A venda de imóveis deve diminuir no curto prazo, enquanto os compradores analisam os estragos. A CoreLogic, uma consultoria do setor imobiliário, estima que 95 mil residências estão na área atingida com mais força pela tempestade Sandy. Boa parte delas foi danificada e seus proprietários vão pedir indenização às seguradoras. Entre as empresas do setor, que terão que pagar algo entre US$ 7 bilhões e US$ 15 bilhões nos próximos meses, a equação é simples: elas perdem no curto prazo, mas depois ganham mais clientes. “A médio e longo prazo, a tendência é que os preços aumentem em áreas com histórico de grandes desastres”, diz Danilo Silveira, superintendente de Produtos Massificados do Grupo Banco do Brasil/Mapfre.
◇ ◇ ◇ ◇ ◇ ◇ ◇
## LISTA DE TAREFAS
a – Segundo o texto sobre a tempestade Sandy, quantas residências a CoreLogic estima que estão na área atingida com mais força?
b – Prossiga com o texto sobre a tempestade Sandy a partir do ponto em que ele termina.
◇ ◇ ◇ ◇ ◇ ◇ ◇
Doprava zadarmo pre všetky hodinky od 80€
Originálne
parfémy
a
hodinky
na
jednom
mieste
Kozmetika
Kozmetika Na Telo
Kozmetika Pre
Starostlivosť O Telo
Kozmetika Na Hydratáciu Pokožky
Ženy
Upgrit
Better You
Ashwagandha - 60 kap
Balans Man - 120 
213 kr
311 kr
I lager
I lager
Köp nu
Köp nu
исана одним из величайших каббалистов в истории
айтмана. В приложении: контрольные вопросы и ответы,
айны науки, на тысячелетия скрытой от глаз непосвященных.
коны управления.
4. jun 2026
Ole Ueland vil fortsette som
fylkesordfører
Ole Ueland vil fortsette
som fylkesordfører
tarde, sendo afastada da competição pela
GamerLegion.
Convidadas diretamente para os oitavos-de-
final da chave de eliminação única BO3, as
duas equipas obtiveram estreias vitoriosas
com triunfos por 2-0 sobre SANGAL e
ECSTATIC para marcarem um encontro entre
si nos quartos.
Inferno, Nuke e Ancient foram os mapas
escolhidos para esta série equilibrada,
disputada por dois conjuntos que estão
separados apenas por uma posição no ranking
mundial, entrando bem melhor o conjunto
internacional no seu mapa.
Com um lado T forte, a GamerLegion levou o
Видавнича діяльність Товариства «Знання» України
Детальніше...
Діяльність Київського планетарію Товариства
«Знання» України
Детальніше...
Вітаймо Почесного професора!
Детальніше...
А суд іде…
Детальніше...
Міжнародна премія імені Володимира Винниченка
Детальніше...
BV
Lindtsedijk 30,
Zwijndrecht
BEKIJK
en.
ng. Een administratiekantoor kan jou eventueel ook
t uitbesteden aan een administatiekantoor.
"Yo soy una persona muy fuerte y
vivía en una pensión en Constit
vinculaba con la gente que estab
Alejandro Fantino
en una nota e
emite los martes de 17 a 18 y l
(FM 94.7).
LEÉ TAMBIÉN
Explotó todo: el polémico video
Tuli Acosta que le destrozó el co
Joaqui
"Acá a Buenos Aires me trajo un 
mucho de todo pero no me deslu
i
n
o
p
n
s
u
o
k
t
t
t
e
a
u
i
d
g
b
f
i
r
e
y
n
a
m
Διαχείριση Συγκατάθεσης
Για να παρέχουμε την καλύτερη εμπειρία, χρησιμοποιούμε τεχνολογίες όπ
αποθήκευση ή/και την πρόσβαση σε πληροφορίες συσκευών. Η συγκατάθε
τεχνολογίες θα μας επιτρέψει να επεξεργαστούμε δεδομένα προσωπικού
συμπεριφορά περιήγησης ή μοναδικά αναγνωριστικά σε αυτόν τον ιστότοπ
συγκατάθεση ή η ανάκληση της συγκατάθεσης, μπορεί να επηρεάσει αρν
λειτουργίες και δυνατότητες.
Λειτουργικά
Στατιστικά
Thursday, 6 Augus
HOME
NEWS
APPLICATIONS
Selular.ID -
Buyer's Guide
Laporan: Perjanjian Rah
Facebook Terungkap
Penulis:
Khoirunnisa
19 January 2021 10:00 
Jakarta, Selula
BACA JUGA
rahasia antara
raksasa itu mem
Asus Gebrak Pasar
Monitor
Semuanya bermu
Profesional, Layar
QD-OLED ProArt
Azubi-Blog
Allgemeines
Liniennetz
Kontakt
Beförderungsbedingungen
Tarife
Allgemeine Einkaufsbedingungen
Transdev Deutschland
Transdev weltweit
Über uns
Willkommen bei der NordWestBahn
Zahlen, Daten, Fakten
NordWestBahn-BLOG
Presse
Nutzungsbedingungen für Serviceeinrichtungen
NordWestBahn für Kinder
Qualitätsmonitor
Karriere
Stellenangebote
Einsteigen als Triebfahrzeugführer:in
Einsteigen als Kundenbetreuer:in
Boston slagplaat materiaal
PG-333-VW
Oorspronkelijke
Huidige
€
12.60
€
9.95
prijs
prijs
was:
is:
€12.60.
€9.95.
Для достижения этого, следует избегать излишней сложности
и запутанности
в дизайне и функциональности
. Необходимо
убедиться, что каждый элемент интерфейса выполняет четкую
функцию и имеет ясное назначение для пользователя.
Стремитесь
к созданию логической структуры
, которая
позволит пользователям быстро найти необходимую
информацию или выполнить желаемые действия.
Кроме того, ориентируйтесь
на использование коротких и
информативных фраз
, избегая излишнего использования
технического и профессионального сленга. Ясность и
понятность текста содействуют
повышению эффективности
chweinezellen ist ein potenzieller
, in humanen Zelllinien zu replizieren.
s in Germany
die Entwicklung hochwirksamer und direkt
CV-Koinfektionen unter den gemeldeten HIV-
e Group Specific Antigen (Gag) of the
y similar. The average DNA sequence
◇ ◇ ◇ ◇ ◇ ◇ ◇
## RESPOSTAS DO EXERCÍCIO
a – 95 mil residências.

b –
Para o Brasil, acostumado a tragédias naturais que, mesmo de menor intensidade, deixam um número de vítimas muito maior, e que somente neste ano ganhou uma lei de monitoramento de áreas de risco, a passagem de Sandy deixa uma lição. O nível de preparação dos americanos é impressionante. O número de mortos é pequeno diante da proporção do desastre porque o planejamento antecipado garantiu a segurança da população, que ficou trancada em suas casas. “Os Estados Unidos fazem o melhor monitoramento de furacões do mundo”, diz Tania Sausen, pesquisadora do Instituto Nacional de Pesquisas Espaciais (Inpe) e especialista em análise de riscos. “Caso contrário, poderiam ter morrido muito mais pessoas com o Sandy.”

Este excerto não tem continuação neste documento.